For young researcher Josh McDonald, receiving an Australia India Research Students (AIRS) Fellowship presented a unique opportunity for both academic and personal growth. In addition to pursuing his research interests in smart farming solutions, the Fellowship afforded Josh the chance to meet some of his wife’s extended family for the first time and develop a deeper appreciation for Indian culture. Here, the Queensland University of Technology master's student reflects on the meaningful experience.
What motivated you to apply for an AIRS Fellowship? India is a diverse and vast country, offering many opportunities for both academic and commercial pursuits. I wanted to step out of my comfort zone to share my research, collaborate, and build a global network, while also satisfying a personal goal of visiting India for the first time. My wife was born in India and now having visited her family in India, I feel a stronger connection to Indian culture and a great sense of pride.
Can you tell me a little about your Fellowship project? My research focused on developing biodegradable electronics using chitosan – a biopolymer derived from the shells of crustaceans – to develop flexible electronics for sensing and power generation. Solar cell and transistor architectures were investigated which have potential applications in smart agriculture, particularly in monitoring crop health.

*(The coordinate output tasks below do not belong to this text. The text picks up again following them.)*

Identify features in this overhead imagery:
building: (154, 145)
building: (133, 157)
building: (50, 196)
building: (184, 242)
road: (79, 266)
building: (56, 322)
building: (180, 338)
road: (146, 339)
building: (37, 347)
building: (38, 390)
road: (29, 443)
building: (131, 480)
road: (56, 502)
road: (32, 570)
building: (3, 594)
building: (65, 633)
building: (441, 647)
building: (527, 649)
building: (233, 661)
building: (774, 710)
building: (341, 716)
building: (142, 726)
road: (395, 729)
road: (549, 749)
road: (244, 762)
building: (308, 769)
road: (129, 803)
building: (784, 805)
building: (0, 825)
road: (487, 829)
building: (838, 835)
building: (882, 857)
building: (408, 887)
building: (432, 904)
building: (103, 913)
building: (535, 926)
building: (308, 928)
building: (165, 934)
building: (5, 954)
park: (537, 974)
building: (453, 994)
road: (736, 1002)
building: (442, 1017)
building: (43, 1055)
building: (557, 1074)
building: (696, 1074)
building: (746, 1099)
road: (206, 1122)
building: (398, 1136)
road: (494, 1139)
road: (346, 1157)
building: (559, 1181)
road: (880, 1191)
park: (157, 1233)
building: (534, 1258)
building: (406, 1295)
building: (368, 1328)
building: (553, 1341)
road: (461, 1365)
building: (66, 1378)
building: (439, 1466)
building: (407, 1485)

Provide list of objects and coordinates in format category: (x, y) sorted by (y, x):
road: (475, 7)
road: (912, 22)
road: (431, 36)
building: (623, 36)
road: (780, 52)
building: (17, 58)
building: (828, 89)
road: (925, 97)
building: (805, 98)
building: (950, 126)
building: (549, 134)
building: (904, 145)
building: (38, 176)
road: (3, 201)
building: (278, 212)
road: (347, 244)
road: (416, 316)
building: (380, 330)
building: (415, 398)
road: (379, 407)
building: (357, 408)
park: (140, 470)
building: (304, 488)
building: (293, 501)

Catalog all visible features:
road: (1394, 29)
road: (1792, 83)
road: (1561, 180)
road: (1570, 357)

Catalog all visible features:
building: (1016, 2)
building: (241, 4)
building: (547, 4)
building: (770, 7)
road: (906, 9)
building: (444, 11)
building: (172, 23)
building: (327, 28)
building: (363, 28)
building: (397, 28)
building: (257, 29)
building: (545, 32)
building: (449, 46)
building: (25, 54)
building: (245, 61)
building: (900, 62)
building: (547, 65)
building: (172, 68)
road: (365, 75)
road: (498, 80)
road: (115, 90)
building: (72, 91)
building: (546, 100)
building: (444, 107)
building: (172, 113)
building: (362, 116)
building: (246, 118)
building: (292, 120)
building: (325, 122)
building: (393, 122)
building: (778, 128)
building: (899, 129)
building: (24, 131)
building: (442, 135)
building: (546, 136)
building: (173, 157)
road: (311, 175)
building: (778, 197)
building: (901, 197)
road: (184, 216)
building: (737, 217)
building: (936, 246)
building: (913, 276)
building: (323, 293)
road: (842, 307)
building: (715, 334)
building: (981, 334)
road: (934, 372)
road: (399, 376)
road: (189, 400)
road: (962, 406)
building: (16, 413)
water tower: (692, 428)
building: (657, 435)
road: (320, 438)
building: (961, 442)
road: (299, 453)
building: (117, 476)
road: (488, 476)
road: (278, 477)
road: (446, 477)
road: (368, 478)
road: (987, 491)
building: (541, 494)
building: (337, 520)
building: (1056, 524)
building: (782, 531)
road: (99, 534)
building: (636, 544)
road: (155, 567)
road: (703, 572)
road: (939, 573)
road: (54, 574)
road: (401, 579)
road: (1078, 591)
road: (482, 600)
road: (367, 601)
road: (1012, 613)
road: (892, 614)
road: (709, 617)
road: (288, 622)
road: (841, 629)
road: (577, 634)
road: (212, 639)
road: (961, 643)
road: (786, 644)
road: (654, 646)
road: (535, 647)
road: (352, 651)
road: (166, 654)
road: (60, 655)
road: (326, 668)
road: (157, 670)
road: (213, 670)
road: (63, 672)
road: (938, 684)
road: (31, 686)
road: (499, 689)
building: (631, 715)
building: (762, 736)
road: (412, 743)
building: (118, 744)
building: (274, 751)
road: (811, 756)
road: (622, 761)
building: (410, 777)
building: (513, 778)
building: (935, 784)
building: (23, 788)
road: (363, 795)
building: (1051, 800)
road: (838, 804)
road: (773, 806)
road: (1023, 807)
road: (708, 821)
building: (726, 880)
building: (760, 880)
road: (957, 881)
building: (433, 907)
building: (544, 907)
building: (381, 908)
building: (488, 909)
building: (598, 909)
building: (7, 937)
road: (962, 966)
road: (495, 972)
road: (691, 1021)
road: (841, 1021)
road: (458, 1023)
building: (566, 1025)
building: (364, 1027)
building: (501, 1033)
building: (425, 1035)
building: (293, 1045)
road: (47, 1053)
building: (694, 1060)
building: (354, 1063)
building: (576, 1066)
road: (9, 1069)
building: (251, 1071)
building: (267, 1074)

How did the Fellowship support your research pursuits? I was fortunate to receive expert guidance from the Indian Institute of Technology Madras during my six-week exchange. While I had my own set of research goals to achieve, I was also excited to learn as much as I could from my host group. A highlight was witnessing the process of UV-photolithography as used in semiconductor chip manufacturing. I was also able to share my skills with some PhD students, including helping one student build their first working solar cell for their project.
How was your experience of conducting research in India? My host institute offered me valuable insight into how universities operate in different parts of the world.